Default: If Buyer shall default in the performance of any of its obligations hereunder, then in addition to any other remedies it may have, Seller and Sellers agent shall be entitled to its reasonable attorneys and experts fees and expenses incurred in enforcing the terms and provisions of this Agreement.

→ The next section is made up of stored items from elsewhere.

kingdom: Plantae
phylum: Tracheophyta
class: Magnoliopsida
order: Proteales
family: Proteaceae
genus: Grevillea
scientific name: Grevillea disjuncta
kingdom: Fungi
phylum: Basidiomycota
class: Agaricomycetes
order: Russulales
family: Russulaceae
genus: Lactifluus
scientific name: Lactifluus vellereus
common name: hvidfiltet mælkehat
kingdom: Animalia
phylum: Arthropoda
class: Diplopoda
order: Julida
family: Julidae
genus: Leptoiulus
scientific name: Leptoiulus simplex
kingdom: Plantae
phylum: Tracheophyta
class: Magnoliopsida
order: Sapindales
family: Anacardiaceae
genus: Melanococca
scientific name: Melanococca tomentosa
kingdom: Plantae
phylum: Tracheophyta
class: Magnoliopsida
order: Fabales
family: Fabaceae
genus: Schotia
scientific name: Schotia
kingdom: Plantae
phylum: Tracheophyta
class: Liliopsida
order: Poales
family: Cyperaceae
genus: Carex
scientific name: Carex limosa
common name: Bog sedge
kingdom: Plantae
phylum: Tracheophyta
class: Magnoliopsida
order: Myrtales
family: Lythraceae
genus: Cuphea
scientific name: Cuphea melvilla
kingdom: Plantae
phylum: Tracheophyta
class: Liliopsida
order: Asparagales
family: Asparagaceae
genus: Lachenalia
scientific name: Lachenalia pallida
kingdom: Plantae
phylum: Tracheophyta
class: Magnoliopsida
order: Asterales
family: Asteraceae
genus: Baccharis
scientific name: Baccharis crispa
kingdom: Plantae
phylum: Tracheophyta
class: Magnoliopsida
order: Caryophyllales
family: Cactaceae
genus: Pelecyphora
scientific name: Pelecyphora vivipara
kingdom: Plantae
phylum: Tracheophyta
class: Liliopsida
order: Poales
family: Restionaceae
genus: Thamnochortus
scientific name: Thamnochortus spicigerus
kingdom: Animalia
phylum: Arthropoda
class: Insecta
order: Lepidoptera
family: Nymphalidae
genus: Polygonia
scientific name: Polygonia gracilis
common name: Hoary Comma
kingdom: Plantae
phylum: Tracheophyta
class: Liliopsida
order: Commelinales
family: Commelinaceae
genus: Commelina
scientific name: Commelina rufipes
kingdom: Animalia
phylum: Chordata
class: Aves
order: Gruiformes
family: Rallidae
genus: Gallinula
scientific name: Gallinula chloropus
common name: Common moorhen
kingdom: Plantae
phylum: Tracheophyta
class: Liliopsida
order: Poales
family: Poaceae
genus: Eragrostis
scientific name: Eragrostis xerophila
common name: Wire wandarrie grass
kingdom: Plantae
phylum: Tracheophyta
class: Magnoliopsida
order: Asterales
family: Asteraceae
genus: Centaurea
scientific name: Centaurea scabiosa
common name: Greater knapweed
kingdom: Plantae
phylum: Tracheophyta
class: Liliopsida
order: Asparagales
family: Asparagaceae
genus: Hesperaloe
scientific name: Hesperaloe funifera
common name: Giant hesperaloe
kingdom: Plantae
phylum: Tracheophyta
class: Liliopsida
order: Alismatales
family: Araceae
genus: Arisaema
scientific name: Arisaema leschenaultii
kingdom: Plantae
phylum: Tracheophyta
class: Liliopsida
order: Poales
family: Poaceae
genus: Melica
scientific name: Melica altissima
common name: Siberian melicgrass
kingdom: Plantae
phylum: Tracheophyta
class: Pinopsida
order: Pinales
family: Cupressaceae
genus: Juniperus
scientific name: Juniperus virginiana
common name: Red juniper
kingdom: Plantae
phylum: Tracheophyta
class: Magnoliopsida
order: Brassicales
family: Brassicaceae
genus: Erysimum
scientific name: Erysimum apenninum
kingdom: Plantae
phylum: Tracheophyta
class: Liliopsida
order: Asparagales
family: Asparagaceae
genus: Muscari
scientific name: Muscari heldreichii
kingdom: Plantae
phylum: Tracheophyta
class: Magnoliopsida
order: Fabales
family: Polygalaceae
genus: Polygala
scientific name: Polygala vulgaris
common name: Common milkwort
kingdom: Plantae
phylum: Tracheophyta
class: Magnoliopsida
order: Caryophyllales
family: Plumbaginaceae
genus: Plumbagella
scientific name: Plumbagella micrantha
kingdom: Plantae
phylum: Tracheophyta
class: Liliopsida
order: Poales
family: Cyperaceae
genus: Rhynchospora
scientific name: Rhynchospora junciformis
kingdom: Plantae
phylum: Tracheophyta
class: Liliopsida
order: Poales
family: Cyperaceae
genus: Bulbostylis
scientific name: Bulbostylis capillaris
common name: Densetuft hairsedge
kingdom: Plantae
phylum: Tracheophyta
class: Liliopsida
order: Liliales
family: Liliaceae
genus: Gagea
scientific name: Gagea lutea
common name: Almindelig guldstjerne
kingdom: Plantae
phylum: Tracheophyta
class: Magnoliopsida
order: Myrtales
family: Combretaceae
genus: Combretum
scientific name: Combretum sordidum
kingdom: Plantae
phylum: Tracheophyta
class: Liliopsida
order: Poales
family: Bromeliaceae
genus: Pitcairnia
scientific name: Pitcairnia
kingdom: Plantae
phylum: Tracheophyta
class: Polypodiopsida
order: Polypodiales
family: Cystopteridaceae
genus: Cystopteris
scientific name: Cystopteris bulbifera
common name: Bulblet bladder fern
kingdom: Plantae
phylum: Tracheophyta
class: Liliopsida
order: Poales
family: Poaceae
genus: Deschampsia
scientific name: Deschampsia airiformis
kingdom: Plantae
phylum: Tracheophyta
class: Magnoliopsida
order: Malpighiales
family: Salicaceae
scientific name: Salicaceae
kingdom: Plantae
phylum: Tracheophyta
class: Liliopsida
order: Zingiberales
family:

Construction: This Agreement shall be construed in accordance with the laws of the State of Wisconsin (without regard to its principles of conflicts of law).

CONFIDENTIAL INFORMATION

All information disclosed to EquipNet by SCJ relating to its products, operations, manufacturing, marketing, facilities, employees, business or customers is considered SCJs Confidential Information. Confidential Information may be disclosed in oral, written, visual, or physical form by SCJ employees or by other persons or entities disclosing under SCJs authorization. In addition, EquipNet acknowledges that it may be exposed to Confidential Information through observation while in SCJs facilities. Confidential Information may be used by EquipNet only to perform Services under the Agreement. EquipNet shall not use or disclose Confidential Information except as is expressly authorized by this Agreement. Contractor may only disclose Confidential Information to those of its employees who perform Services and agree to abide by the requirements of this Exhibit B. However, EquipNet may disclose Confidential Information in compliance with to the extent required by applicable law or an order of a court of competent jurisdiction if EquipNet gives SCJ prompt, advance notice of its need to disclose and cooperates with SCJ in an effort to narrow or avoid such disclosure of Confidential Information, obtain any available protective order, or the like.

EquipNets obligations under this Exhibit B continue (A) indefinitely for all Confidential Information that constitutes a trade secret under applicable law, and (B) for three (3) years after the termination of the Agreement for all other Confidential Information.

Confidential Information does NOT include:
Information that EquipNet demonstrates was in its possession before it was first disclosed by SCJ to EquipNet;
Information that is available to the general public, as long as the information was not made available to the general public by EquipNet after disclosure by SCJ; or
Information that is disclosed to EquipNet without restriction by a third party who has a right to disclose and is under no legal obligation to SCJ to keep the information confidential.

Upon SCJs request, EquipNet shall return to SCJ or destroy any written or physical embodiments (e.g., papers, information on computers, electronic copies, CD ROMs, tape drives, written in code, models, mock-ups, etc.) of or containing any Confidential Information which are in EquipNets possession or control.